Plain-text document sources:
******************************

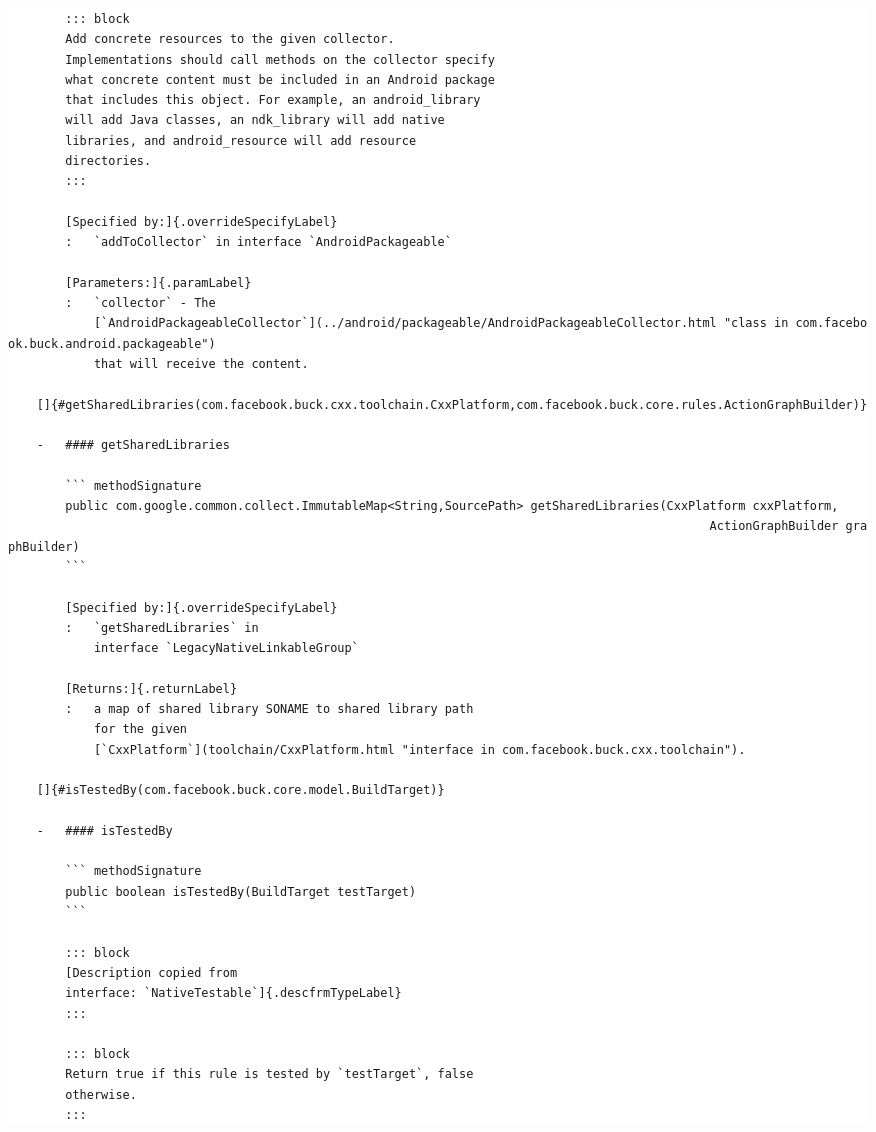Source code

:             ::: block
            Add concrete resources to the given collector.
            Implementations should call methods on the collector specify
            what concrete content must be included in an Android package
            that includes this object. For example, an android_library
            will add Java classes, an ndk_library will add native
            libraries, and android_resource will add resource
            directories.
            :::

            [Specified by:]{.overrideSpecifyLabel}
            :   `addToCollector` in interface `AndroidPackageable`

            [Parameters:]{.paramLabel}
            :   `collector` - The
                [`AndroidPackageableCollector`](../android/packageable/AndroidPackageableCollector.html "class in com.facebook.buck.android.packageable")
                that will receive the content.

        []{#getSharedLibraries(com.facebook.buck.cxx.toolchain.CxxPlatform,com.facebook.buck.core.rules.ActionGraphBuilder)}

        -   #### getSharedLibraries

            ``` methodSignature
            public com.google.common.collect.ImmutableMap<String,​SourcePath> getSharedLibraries​(CxxPlatform cxxPlatform,
                                                                                                      ActionGraphBuilder graphBuilder)
            ```

            [Specified by:]{.overrideSpecifyLabel}
            :   `getSharedLibraries` in
                interface `LegacyNativeLinkableGroup`

            [Returns:]{.returnLabel}
            :   a map of shared library SONAME to shared library path
                for the given
                [`CxxPlatform`](toolchain/CxxPlatform.html "interface in com.facebook.buck.cxx.toolchain").

        []{#isTestedBy(com.facebook.buck.core.model.BuildTarget)}

        -   #### isTestedBy

            ``` methodSignature
            public boolean isTestedBy​(BuildTarget testTarget)
            ```

            ::: block
            [Description copied from
            interface: `NativeTestable`]{.descfrmTypeLabel}
            :::

            ::: block
            Return true if this rule is tested by `testTarget`, false
            otherwise.
            :::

******************************

EXERCISE
Read through the entries and copy every line that includes "public".

EXERCISE SOLUTION
            public com.google.common.collect.ImmutableMap<String,​SourcePath> getSharedLibraries​(CxxPlatform cxxPlatform,
            public boolean isTestedBy​(BuildTarget testTarget)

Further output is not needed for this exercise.